Dennis Ippolito, professor of political science and chair of the political science department at SMU, presented concerns for the defense budget in the long term. Ippolito stressed the fact that although deficits have been a persistent problem in the U.S. budget since the 1960s, publicly held debt has only skyrocketed in the last decades. From 2000 to 2012 publicly held debt rose from 30 percent of the GDP to 70 percent.

The defense budget takes up roughly 3.1 percent of the GDP, but Ippolito said that the projected 10-year defense budget will change that, setting the budget down to around 2.6 percent, a level the U.S. hasn’t seen since the close of World War II. The source of the dire budget situation: We’ve been in a political stalemate since the 1980s, Ippolito said. The government is funded with Democratic policy spending levels, but has been receiving Republican-level taxes.

There is no real support to cut spending on social security and Medicare/Medicaid, which is what is needed to reduce the mandatory spending portion of the budget that is now at 89 percent of the total government budget. There also isn’t any real support from Democratic representatives to raise taxes. This stalemate produces chronic debt.
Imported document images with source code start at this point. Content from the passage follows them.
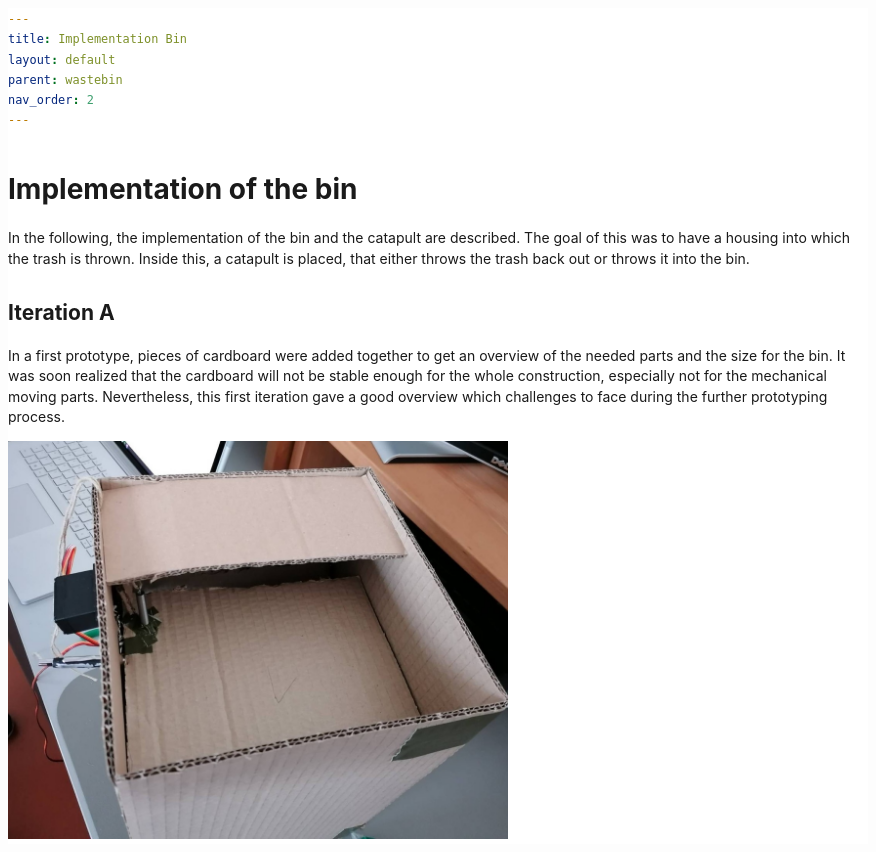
 ```yaml
---
title: Implementation Bin
layout: default
parent: wastebin
nav_order: 2
---
```


# Implementation of the bin
In the following, the implementation of the bin and the catapult are described. The goal of this was to have a housing into which the trash is thrown. Inside this, a catapult is placed, that either throws the trash back out or throws it into the bin.

## Iteration A

In a first prototype, pieces of cardboard were added together to get an overview of the needed parts and the size for the bin. It was soon realized that the cardboard will not be stable enough for the whole construction, especially not for the mechanical moving parts. Nevertheless, this first iteration gave a good overview which challenges to face during the further prototyping process. 

<img src="assets/iterationA.jpeg" style="width: 500px; height: auto;">
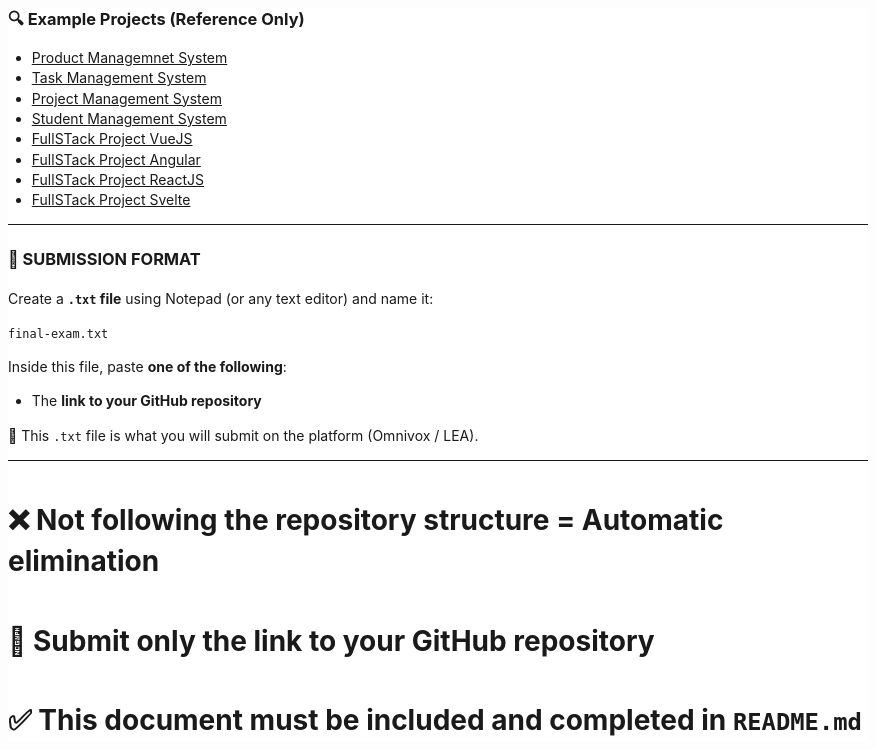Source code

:
### 🔍 Example Projects (Reference Only)

  - [Product Managemnet System](https://github.com/allanbarcelos/product-management-system)
  - [Task Management System](https://github.com/allanbarcelos/task-management-system)
  - [Project Management System](https://github.com/allanbarcelos/project-management-system)
  - [Student Management System](https://github.com/allanbarcelos/student-management-system)
  - [FullSTack Project VueJS](https://github.com/allanbarcelos/tt4-final-exam-simulation_vuejs)
  - [FullSTack Project Angular](https://github.com/allanbarcelos/tt4-final-exam-simulation_angular)
  - [FullSTack Project ReactJS](https://github.com/allanbarcelos/tt4-final-exam-simulation_reactjs)
  - [FullSTack Project Svelte](https://github.com/allanbarcelos/tt4-final-exam-simulation_svelte)

---

### 📩 SUBMISSION FORMAT

Create a **`.txt` file** using Notepad (or any text editor) and name it:

```
final-exam.txt
```

Inside this file, paste **one of the following**:

- The **link to your GitHub repository**  

📝 This `.txt` file is what you will submit on the platform (Omnivox / LEA).

---

# ❌ Not following the repository structure = Automatic elimination  
# 🚨 Submit only the link to your GitHub repository  
# ✅ This document must be included and completed in `README.md`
National Defense: Readiness

The most dire potential shortcoming of the newly allocated $700 billion budget is its inability to support military readiness. Admiral Patrick Walsh (US Navy, Ret), Senior Fellow at the Tower Center, opened the panel arguing that the U.S. is increasingly at a risk of major conflict, especially following the chemical attack in Douma, Syria and Russia continuing to defend and protect the Assad regime.

Drawing from his experience in crisis management (Admiral Walsh led Operation Tomodachi, the US Armed Forces assistance operation to support Japan in the wake of the 2011 earthquake and tsunami), Walsh said that it’s most important to think horizontally. He didn’t just look to people under him to solve problems when he was in the field. He knew he needed the best, and so he kept an open mind in resourcing the operation. Walsh argues the Department of Defense should do the same to ensure readiness. The private sector and government should collaborate and align their own red lines.

Gen. James Boozer (U.S. Army, Ret) agreed with Walsh. “Short-sightedness is more dangerous than ever,” he said, especially as China continues to innovate at a break-neck pace.

Todd Harrison, director of Defense Budget Analysis at Center for Strategic and International Studies, explained budget constraints and how they put readiness at risk. The Budget Control Act of 2011 placed caps on the amount of money that could be allotted to the defense budget. However, under President Obama and now under President Trump, the House has voted to raise the caps to allow for the proposed budgets. But the Department of Defense has another loophole it can use to get more funding. The caps only apply to the base defense budget, not to Overseas Contingency Operation (OCO) funding.

The DoD started reclassifying spending as OCO to get around the caps to help fund efforts in Afghanistan in 2014. This isn’t a stable funding plan, Harrison said. Meanwhile, as defense spending continues to rise, active duty end strength has slightly declined or remained stable since the ’90s. This threatens defense readiness, he said. Harrison suggested a few fixes, including growing the force, being more efficient with spending, and reassessing all the U.S.’s strategic commitments.

The National Security Symposium ended with a keynote dinner address from the 17th Chairman of the Joint Chiefs of Staff Admiral Michael Mullen. Admiral Mullen called for strong leadership from younger generations to take on the country’s growing problems. “We have got to start listening to each other. I don’t see another way out of this,” he said.